Tuesday, March 3, 2015

The Late one

     This blog is up late so I'll have two updates today. I've been worried about so much that I feel dysfunctional. I mean, I can still do things, but I just don't want to do half of them anymore! An example would be cleaning my room, I need to but it doesn't mean I want to. I mean I'm going to have to do some DEEP spring cleaning soon. It looks like several tornadoes came through wreaking each corner of my bedroom. I don't know what it is about cleaning that just never motivates me. I suppose I have to be in the mood to clean, which is true, but it doesn't help as half of the time I'm on the internet, and most of the time it's YouTube the rest it's Spotify. Another thing is, I about an hour ago, hit an all-time-low as I had started chewing on whatever the little ring is called on a water or soda bottle. I chewed on plastic! What the hell was I thinking? Have I falling into a "vortex of boredom?"

__Provided data__:
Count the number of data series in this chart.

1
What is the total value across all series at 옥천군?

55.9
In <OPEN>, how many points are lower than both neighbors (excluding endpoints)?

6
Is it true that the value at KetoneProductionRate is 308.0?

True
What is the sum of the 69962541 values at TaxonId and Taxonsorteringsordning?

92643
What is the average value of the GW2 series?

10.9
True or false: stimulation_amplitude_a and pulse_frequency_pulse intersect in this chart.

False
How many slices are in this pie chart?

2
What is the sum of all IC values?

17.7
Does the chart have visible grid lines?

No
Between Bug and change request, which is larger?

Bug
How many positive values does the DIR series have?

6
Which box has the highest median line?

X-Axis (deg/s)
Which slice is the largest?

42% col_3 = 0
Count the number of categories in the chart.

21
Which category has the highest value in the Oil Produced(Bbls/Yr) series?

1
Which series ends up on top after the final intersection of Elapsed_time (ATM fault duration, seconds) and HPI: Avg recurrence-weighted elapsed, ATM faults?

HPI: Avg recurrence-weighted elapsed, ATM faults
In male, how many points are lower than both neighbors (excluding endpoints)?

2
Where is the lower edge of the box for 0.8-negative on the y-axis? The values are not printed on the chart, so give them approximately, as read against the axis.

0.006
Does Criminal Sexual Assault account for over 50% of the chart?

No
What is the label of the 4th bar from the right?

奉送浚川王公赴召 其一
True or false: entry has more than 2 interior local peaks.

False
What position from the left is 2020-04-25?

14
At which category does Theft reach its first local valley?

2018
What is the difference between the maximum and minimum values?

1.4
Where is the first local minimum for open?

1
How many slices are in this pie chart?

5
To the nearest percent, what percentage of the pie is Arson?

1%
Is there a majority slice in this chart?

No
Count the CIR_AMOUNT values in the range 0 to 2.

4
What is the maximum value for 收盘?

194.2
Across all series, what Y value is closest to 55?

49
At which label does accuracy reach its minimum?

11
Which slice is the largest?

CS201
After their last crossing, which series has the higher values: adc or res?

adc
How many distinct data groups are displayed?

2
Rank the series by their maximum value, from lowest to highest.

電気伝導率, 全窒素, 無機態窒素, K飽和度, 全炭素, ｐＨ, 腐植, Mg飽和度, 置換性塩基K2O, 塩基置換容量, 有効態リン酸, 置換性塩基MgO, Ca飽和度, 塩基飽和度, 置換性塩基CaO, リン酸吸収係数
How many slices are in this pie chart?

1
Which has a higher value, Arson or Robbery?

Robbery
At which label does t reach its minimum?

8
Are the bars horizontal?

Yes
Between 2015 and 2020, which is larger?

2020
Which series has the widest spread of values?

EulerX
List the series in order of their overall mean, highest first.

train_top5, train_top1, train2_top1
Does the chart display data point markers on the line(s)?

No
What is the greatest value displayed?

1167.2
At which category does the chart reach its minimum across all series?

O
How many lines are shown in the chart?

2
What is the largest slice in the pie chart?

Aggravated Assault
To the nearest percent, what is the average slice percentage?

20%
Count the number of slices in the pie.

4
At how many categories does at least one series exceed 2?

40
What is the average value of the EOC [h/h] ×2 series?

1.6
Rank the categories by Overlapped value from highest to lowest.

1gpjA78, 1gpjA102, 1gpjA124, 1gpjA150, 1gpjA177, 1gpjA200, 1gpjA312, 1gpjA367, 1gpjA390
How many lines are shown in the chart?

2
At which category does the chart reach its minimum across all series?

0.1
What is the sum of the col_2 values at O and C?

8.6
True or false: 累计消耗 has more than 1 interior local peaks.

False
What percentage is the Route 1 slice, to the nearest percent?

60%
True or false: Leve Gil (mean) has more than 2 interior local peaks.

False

__Activity__:
According to the blog post, what did the writer start chewing on about an hour earlier? Rely only on the blog post for this.

__Task solution__:
The little ring on a water or soda bottle.